Some of us experience such a moment upon riding a bike with dropped bars or a hard leather saddle and discovering it is actually comfortable--or, at least, not as uncomfortable as we expected.  Or it can come when we try a new genre of riding or type of bike:  For example, I never expected to fall in love with fixed-gear riding.  Conversely, some of us might learn that we do not have the time, resources or talent to become the racers we hoped to be--or that age or other changes in our bodies might mandate changes in the way we ride.

And then there are the seemingly-smaller, but nonetheless influential experiences that cause us to see some aspect of our cycling in a different way.

If you came of age during the 1970's (as a cyclist, anyway), one such experience could have come after you'd spent some time riding a typical bike from that era, which came equipped with Huret or Simplex derailleur--or the Campagnolo Valentino or Gran Turismo.

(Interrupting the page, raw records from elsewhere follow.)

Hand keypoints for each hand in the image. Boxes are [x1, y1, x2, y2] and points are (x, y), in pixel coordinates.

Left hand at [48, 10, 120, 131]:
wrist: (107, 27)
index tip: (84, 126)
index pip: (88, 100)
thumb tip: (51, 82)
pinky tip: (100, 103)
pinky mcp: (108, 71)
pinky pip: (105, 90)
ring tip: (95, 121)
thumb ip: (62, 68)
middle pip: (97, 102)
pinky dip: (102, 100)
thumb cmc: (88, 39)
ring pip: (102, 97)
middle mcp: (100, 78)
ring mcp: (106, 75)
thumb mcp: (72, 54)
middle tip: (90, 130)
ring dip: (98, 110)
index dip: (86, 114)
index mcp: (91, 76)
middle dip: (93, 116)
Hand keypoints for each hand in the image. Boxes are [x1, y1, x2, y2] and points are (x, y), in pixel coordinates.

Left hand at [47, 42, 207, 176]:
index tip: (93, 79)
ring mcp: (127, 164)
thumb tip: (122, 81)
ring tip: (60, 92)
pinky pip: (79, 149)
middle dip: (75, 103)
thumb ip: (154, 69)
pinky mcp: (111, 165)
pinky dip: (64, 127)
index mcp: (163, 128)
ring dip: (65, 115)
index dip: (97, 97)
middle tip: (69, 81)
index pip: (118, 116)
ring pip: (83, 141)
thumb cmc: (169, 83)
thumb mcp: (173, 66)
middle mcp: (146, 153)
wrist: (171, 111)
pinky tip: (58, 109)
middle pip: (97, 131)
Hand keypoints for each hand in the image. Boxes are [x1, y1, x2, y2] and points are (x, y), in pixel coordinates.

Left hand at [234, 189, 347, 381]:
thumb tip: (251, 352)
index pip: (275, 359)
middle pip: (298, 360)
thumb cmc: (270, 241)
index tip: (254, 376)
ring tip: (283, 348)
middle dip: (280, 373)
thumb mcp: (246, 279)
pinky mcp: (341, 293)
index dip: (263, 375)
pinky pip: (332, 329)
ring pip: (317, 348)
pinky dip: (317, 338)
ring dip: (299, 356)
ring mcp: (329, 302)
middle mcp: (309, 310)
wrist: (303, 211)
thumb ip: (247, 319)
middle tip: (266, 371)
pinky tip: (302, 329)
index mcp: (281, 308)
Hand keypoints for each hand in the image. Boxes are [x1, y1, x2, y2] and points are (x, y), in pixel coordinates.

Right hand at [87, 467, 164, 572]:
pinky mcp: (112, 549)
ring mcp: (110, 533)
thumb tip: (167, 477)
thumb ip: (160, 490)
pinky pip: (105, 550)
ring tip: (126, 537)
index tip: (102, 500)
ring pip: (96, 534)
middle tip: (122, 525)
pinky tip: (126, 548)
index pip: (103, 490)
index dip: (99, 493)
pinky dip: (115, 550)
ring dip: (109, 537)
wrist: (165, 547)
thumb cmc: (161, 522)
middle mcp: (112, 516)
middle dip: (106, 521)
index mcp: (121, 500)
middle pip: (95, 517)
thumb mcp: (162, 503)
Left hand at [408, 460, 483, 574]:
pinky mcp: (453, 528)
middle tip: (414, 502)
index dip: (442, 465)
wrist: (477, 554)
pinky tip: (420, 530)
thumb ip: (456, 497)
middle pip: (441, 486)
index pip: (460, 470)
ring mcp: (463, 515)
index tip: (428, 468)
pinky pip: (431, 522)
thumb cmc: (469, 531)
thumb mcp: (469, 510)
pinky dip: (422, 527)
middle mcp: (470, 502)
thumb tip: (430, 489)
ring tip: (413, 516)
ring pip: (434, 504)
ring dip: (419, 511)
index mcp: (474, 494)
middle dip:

Perhaps the derailleur broke, wore out or rusted solid (a common occurrence with Huret derailleurs in rainy climates).  Or you got to ride a friend's bike, or test-ride one in a shop.

Your friend's bike, or the one you test-rode, might have been equipped with the same derailleur your shop mechanic installed (or recommended, if you did your own work) when your Simplex, Huret or Campy died.  That derailleur was the Sun Tour GT--or, later, the VGT.

Sun Tour V-T Luxe Derailleur, ca. 1974.  From Disraeli Gears


To this day, I don't think I've ever ridden any other bike part that seemed so far superior to its counterparts.  Some people have described feeling that way about using an Apple computer after years of working on machines equipped with Microsoft.  Since I haven't used Apple, I can't vouch for its superiority.  However, I can assure you that the difference between Sun Tour derailleurs and anything else made during the 1970's was at least as great.

From what I understand, Apple is influencing changes in the design of other computers and electronic devices and that, in the near future, I might be using something with their imprint whether or not it's my intention.  

In a similar fashion, even though SunTour went out of business around 1995 (though its name is still licensed for bike parts marketed in Europe and other parts of the world), nearly all of us are riding a SunTour derailleur, if you will.  If you're riding any derailleur that clicks when you shift it, the mechanism will have a geometry very similar to, if not exactly the same as, a SunTour V-series (V, VT, V-GT, Vx, Vx-GT) from the 1970's.  Yes, even arch-rival Shimano adopted it for all but its least expensive rear derailleurs.  

In fact, Shimano's first SIS series of integrated derailleurs, shifters, cogs and chains came out in 1985--the year after SunTour's 1964 patent on the slant-parallelogram derailleur expired.  Shimano had made earlier, unsuccessful attempts at creating an indexed ("click-shift") derailleur system.  Turns out, they needed Sun Tour's slant parallelogram to make it work.

Ironically, when SunTour made its own indexed system a couple of years later, it didn't work as well as Shimano's.  The same was true of Campagnolo's first attempt at such a system:  the Synchro, which some of us called the "Stinkro".  SunTour and Campy both made the same mistake:  They simply retro-fitted an indexed ring to shifters they already made and didn't integrate it with the other parts.   

Campagnolo survived its mistake only because its more traditional Record (the Nuovo, Super and C- series) were still widely used in elite pelotons such as those of le Tour, il Giro and la Vuelta.  As good as SunTour's earlier equipment was, it was still almost unknown in those circles and, costing much less than Campy's stuff, didn't have snob appeal.  

People who started riding during the mid-90's or later have probably never heard of SunTour. But that once-proud derailleur maker made the bikes most of them ride possible--and changed our cycling world.